Figure 2.

Benchmarking of sensitivity, specificity, and speed of bigSCale, SCDE, Seurat, MAST, scDD, BPSC, and Monocle2. (A) DE analysis in iPS cell–derived neuronal progenitor cells (NPCs) from healthy and Williams-Beuren (WB) syndrome donors (WT vs. WB1). For the genes located in the deleted region, the P-values of each tool are shown in Z-score scale. (Red) Down-regulated; (blue) up-regulated. Genes correctly detected as down-regulated are highlighted (gray). Total numbers of correctly assigned genes are indicated (below). (B) Venn diagrams for WT versus WB1 comparing the identity of correctly assigned genes. (Orange) bigSCale; (blue) others. (C) Average number of detected down-regulated (red) and up-regulated (blue) genes in the two WB and Dup7 patients, respectively, compared with a healthy donor. (D) Comparison of the mean-variance relationship in the two simulated data sets (sim_NPC and sim_10×). (E,F) Partial AUCs of ROC curves computed across the tools in the two simulated data sets (sim_NPC, E; sim_10×, F) with group sizes having proportions 1:1 (1×).

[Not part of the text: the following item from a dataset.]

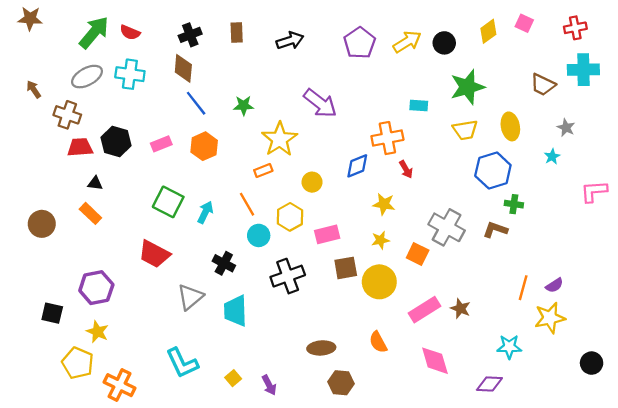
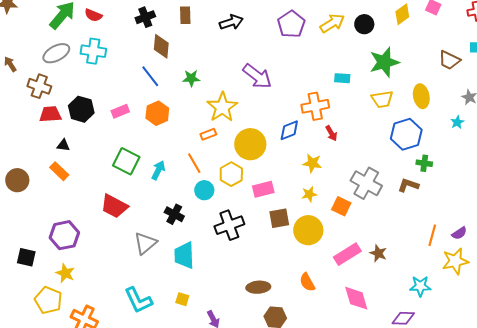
brown diamond: (183, 68) -> (161, 46), moved
yellow circle: (312, 182) -> (250, 144), size x1.8
yellow square: (233, 378) -> (182, 299), moved, turned -32

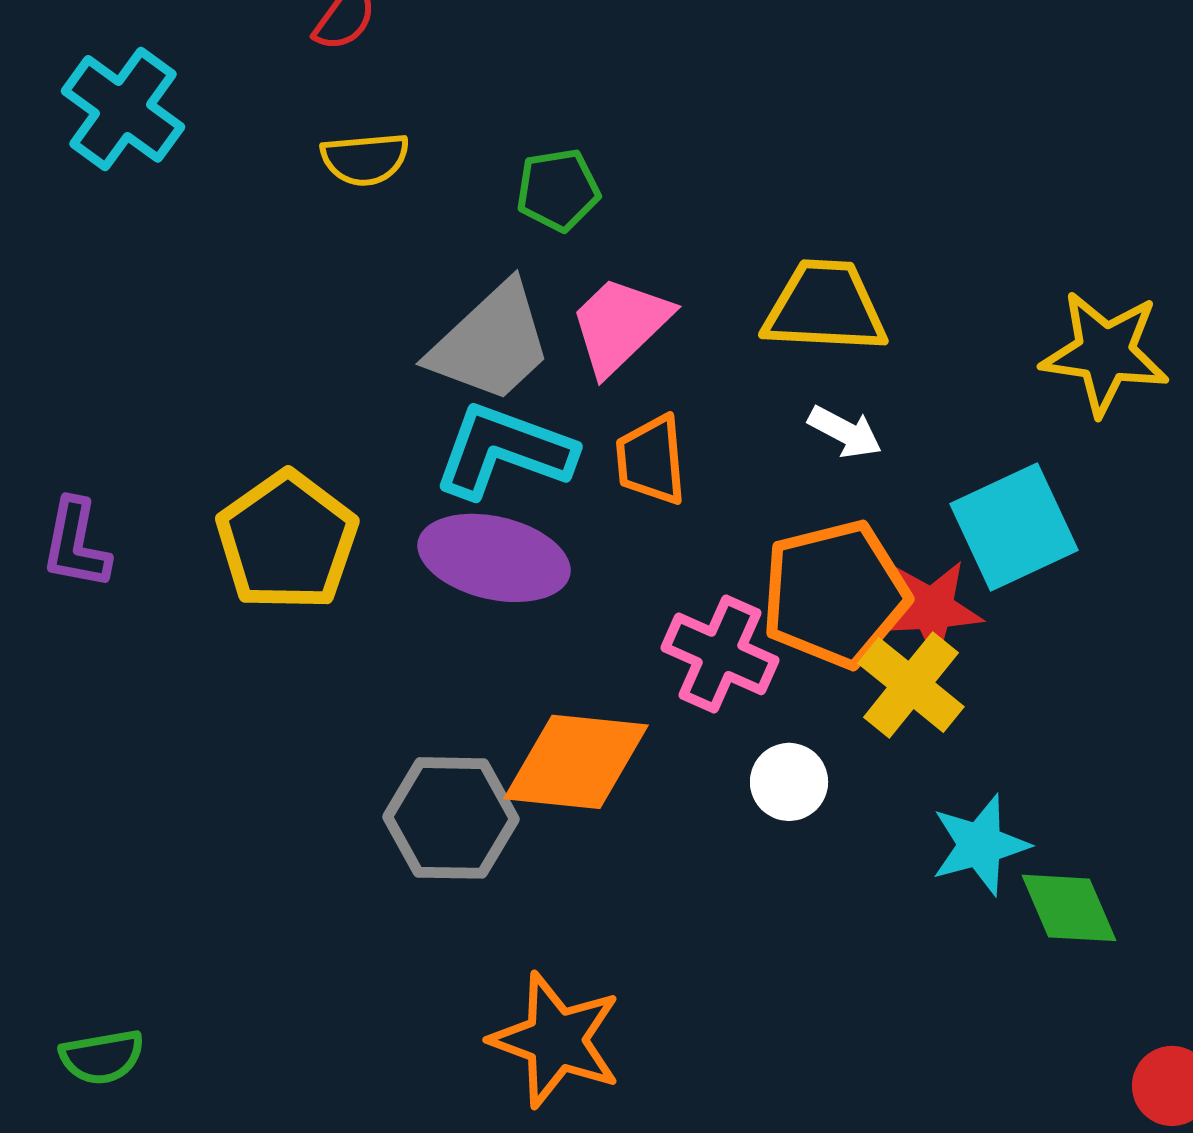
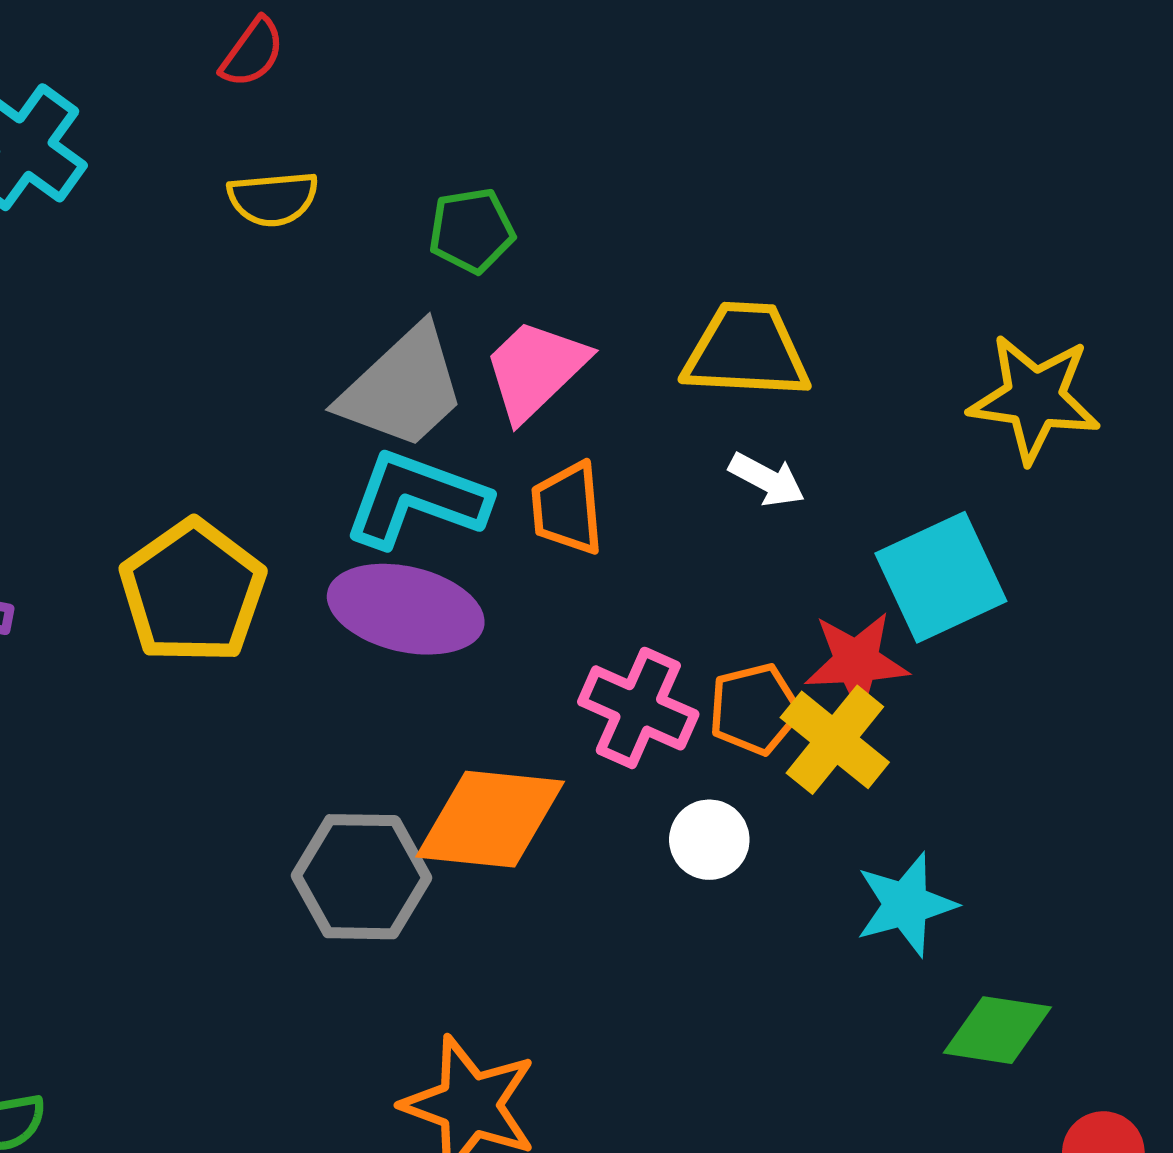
orange pentagon: (835, 594) -> (755, 709), moved, size x0.6
green diamond: (1069, 908) -> (997, 1030), moved, turned -58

The sensitivity at high level of specificity (>90%) is highlighted (gray area). (G) Barplots of partial AUC across tools for all tested proportions (1×, 2×, 10×) in DE analysis of simulated data sets (sim_NPC and sim_10×). (H) Average required time for computing DE in the NPC cell model (average 739 total cells per comparison, four comparisons, tools run on one CPU-core). (I) Scalability of bigSCale and MAST with large data sets. MAST could not be tested beyond 8000 cells due to excessive RAM requirements (>16 Gb).